Originality is a lost art in the realm of video games. But just when you think you’ve seen it all someone will invent a game where you must evolve fruit into a watermelon. This has little to do with Dave the Diver, but if I told you this was a procedural generated rogue-like with a gear building and management element I bet you’d think you had seen it all before. But wonderfully, you haven’t. Even with all these tried and tested components Dave the Diver is actually original…enough.
Split between two main game types our hero, Dave, searches
the depths of the nearby ‘Blue Hole’ by day and tends to the needs of customers
at the local rundown sushi restaurant at night. The diving section see Dave
catching fish for the restaurant and taking on fetch quests for items which have
manged to find themselves in the deep. As the game progresses, you’ll need to
continually upgrade your gear to reach lower depths, breath for longer and
fight off larger and larger aquatic creatures.
At night any fish caught can be turned into treats to serve
at the sushi restaurant.
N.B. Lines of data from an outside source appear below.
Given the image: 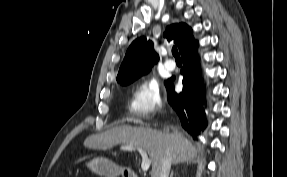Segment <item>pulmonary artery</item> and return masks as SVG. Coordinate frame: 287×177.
Returning a JSON list of instances; mask_svg holds the SVG:
<instances>
[{
    "instance_id": "pulmonary-artery-1",
    "label": "pulmonary artery",
    "mask_w": 287,
    "mask_h": 177,
    "mask_svg": "<svg viewBox=\"0 0 287 177\" xmlns=\"http://www.w3.org/2000/svg\"><path fill=\"white\" fill-rule=\"evenodd\" d=\"M176 65L175 63L173 62V60H168L166 61L165 63V68L169 71H173L175 69Z\"/></svg>"
}]
</instances>
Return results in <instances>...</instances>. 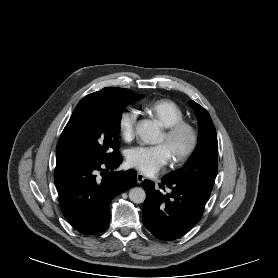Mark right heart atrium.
Instances as JSON below:
<instances>
[{
    "instance_id": "d8ad5b80",
    "label": "right heart atrium",
    "mask_w": 278,
    "mask_h": 278,
    "mask_svg": "<svg viewBox=\"0 0 278 278\" xmlns=\"http://www.w3.org/2000/svg\"><path fill=\"white\" fill-rule=\"evenodd\" d=\"M137 112L133 109L123 111L118 120V129L124 140H131L135 134Z\"/></svg>"
}]
</instances>
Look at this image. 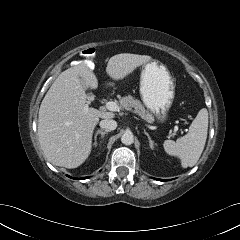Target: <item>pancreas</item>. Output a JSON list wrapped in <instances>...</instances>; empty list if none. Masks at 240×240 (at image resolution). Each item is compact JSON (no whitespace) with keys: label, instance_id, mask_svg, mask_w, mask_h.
<instances>
[{"label":"pancreas","instance_id":"cf45deb5","mask_svg":"<svg viewBox=\"0 0 240 240\" xmlns=\"http://www.w3.org/2000/svg\"><path fill=\"white\" fill-rule=\"evenodd\" d=\"M119 104L122 108L126 110L134 109V111L144 120H146L149 123H152L154 121V117L152 114L145 109L143 104L135 99L131 95H126L119 100Z\"/></svg>","mask_w":240,"mask_h":240}]
</instances>
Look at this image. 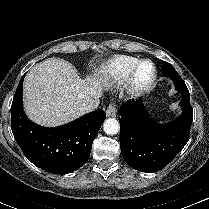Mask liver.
Wrapping results in <instances>:
<instances>
[{"label":"liver","mask_w":209,"mask_h":209,"mask_svg":"<svg viewBox=\"0 0 209 209\" xmlns=\"http://www.w3.org/2000/svg\"><path fill=\"white\" fill-rule=\"evenodd\" d=\"M106 81L102 70L95 69L93 76L81 79L69 62L48 58L32 67L24 79L26 115L42 126L67 124L84 114L82 106L99 103Z\"/></svg>","instance_id":"1"}]
</instances>
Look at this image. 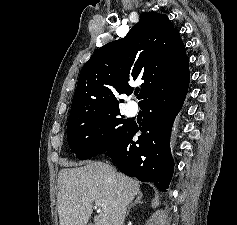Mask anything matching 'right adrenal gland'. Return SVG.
<instances>
[{
  "label": "right adrenal gland",
  "instance_id": "right-adrenal-gland-1",
  "mask_svg": "<svg viewBox=\"0 0 237 225\" xmlns=\"http://www.w3.org/2000/svg\"><path fill=\"white\" fill-rule=\"evenodd\" d=\"M142 199V193H139L135 199V201L133 203L130 204V206L128 207V210H127V215L129 214L131 208L133 206H135L136 204H142L143 202L141 201Z\"/></svg>",
  "mask_w": 237,
  "mask_h": 225
}]
</instances>
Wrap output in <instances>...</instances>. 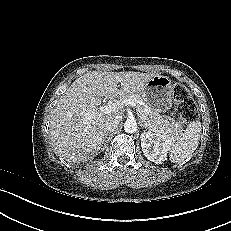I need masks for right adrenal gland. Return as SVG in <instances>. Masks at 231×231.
<instances>
[{
	"mask_svg": "<svg viewBox=\"0 0 231 231\" xmlns=\"http://www.w3.org/2000/svg\"><path fill=\"white\" fill-rule=\"evenodd\" d=\"M108 135H109V133L107 132V134H106V136H105V139H104V146H106V143H105V142H107Z\"/></svg>",
	"mask_w": 231,
	"mask_h": 231,
	"instance_id": "2a0ac1e0",
	"label": "right adrenal gland"
}]
</instances>
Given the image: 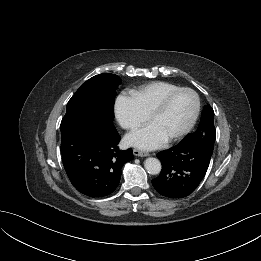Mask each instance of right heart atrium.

After setting a menu customers will come in and Dave
is required to run around serving drinks and delivering food which is
continually dispensed from the chef. As time progresses, you’ll get ever more
tasks to attend to such as clearing away bowls and grating wasabi with the
overall goal being to get the restaurant as popular as possible. It’s kind of
like if someone mixed Root Beer Tapper with Theme Park.
You also have a mobile phone which continually updates with
new apps providing you with more and more to manage. You’ll need to keep up the
social media promotion for the restaurant, check emails for requests, answer scientific
queries, develop weapons, and gear and hire staff. Life at a small restaurant was
never going to be easy after all.
It’s a good thing then that every aspect of the game works
and remains fun throughout. The short but chaotic bursts of the restaurant are
a perfect juxtaposition with the more tranquil and longer diving sections.
While the continued upgrading of gear and unlocks move at a pace that means
there is always something new to do or slightly further to explore without it
seeming completely overwhelming or becoming stagnant.
It helps that the game looks joyfully lovely. The Blue Hole
is a gorgeous place to explore and even though it’s procedurally generated for
each dive it still conforms to a sort of logic that means it’s both memorable
and mysterious at the same time. There’s a wide range of fish swimming around
and various sizes of creatures to capture, kill or simply avoid with the biggest
sharks acting as unofficial bosses and gear check points. The above water
sections are as equally full of life in their own way with characters all
having their quirky charms and the customisable restaurant fitting the setting
and overall tone well.
Overall, Dave the Diver is a welcome addition to the Switch
library. Everything it sets out to do it achieves pretty much perfectly. All
the different aspects of it blend to produce a wonderfully quirky and fun
adventure for players to undertake. In a year of strong indie releases for the
Switch this is one of the very best.